== WORK REQUIRED ==
Which lines have the string "para"? Copy all of them from the entries below.

== TASK DATA ==
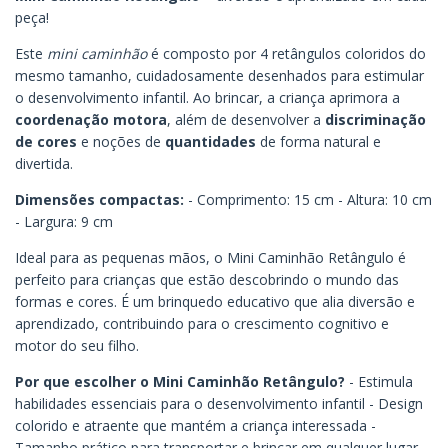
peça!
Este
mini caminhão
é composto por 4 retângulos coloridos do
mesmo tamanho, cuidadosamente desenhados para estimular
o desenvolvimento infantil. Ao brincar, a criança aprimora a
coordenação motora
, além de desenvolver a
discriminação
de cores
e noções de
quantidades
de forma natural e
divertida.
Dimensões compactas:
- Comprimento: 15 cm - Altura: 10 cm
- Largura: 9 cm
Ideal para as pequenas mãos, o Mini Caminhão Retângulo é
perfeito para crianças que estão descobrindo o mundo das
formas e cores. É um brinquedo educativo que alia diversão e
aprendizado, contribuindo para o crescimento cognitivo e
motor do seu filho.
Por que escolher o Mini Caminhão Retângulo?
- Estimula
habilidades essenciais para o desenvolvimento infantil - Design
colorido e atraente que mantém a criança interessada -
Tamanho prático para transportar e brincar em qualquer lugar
---
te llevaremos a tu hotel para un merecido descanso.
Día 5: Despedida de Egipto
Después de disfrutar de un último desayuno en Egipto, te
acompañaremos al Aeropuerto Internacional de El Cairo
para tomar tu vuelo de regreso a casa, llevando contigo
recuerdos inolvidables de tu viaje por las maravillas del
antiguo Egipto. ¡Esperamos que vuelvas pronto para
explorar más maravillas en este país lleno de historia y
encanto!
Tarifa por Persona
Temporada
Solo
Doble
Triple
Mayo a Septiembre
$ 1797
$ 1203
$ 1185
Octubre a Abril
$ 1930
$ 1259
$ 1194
* * *
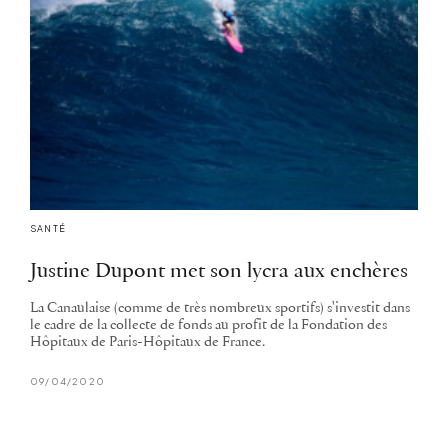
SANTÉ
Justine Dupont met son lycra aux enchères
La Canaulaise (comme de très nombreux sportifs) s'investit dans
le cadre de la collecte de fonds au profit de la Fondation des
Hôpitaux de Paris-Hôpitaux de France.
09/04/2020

== EXPECTED ANSWER ==
mesmo tamanho, cuidadosamente desenhados para estimular
Ideal para as pequenas mãos, o Mini Caminhão Retângulo é
perfeito para crianças que estão descobrindo o mundo das
aprendizado, contribuindo para o crescimento cognitivo e
habilidades essenciais para o desenvolvimento infantil - Design
Tamanho prático para transportar e brincar em qualquer lugar
te llevaremos a tu hotel para un merecido descanso.
para tomar tu vuelo de regreso a casa, llevando contigo
antiguo Egipto. ¡Esperamos que vuelvas pronto para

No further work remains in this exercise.